Data pipeline and training

# Create/update datasets
cd src/Process-Data
python -m Get_Data
python -m Get_Odds_Data
python -m Create_Games

# Train models
cd ../Train-Models
python -m XGBoost_Model_ML --dataset dataset_2012-26 --trials 100 --splits 5 --calibration sigmoid
python -m XGBoost_Model_UO --dataset dataset_2012-26 --trials 100 --splits 5 --calibration sigmoid
python -m NN_Model_ML
python -m NN_Model_UO
python -m Logistic_Regression_ML --dataset dataset_2012-26_new --trials 50 --splits 5 --calibration sigmoid
python -m Logistic_Regression_UO --dataset dataset_2012-26_new --trials 50 --splits 5 --calibration sigmoid

Neural network notes

  • The current NN training scripts are the original versions with hard-coded dataset and model paths.
  • They train on dataset_2012-24_new and save into Models/ with timestamped names.
  • If you want configurable flags or feature/scaler sidecars, switch back to the newer NN scripts.

Backfilling missing data

Get_Data normally fetches only new dates in the current season.
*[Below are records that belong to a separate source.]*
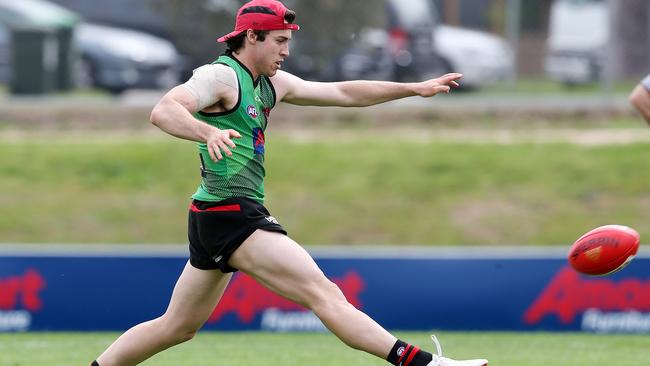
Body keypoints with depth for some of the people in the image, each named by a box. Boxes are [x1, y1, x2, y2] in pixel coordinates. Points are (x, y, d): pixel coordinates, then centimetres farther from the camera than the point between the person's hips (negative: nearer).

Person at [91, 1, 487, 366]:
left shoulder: (271, 84, 17)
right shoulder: (221, 76, -11)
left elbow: (343, 93, 21)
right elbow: (163, 111, -26)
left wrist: (416, 88, 18)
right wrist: (209, 131, -45)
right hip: (231, 213, -10)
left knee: (177, 327, 16)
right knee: (324, 293, -16)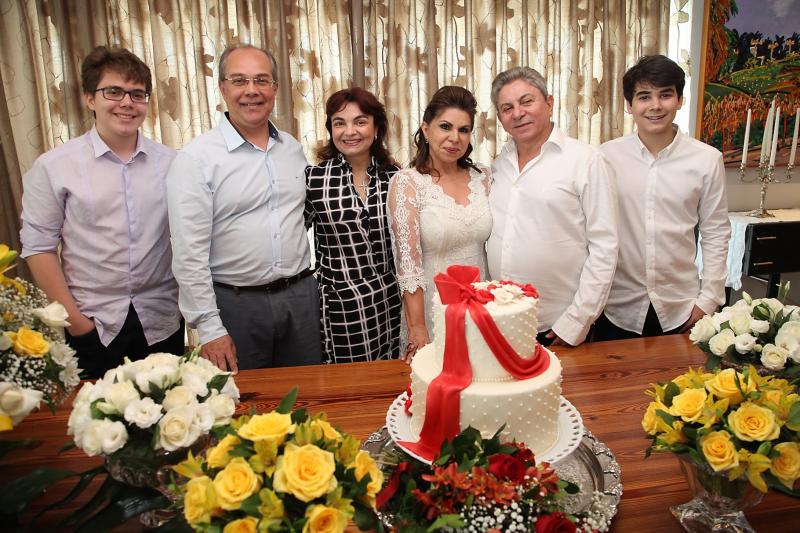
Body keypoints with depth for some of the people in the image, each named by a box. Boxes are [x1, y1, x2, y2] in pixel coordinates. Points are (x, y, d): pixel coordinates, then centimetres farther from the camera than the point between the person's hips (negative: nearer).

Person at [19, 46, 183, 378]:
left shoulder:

To fill missing dates:

cd src/Process-Data
python -m Get_Data --backfill

To backfill a single season:

cd src/Process-Data
python -m Get_Data --backfill --season 2025-26

Backfilling odds data

Get_Odds_Data normally fetches only new dates in the current season. To fill missing odds dates:

cd src/Process-Data
python -m Get_Odds_Data --backfill

To backfill a single season:

cd src/Process-Data
python -m Get_Odds_Data --backfill --season 2025-26

Contributing

Contributions are welcome. If you change model behavior or data pipelines, add a note in the README and update any related scripts or docs.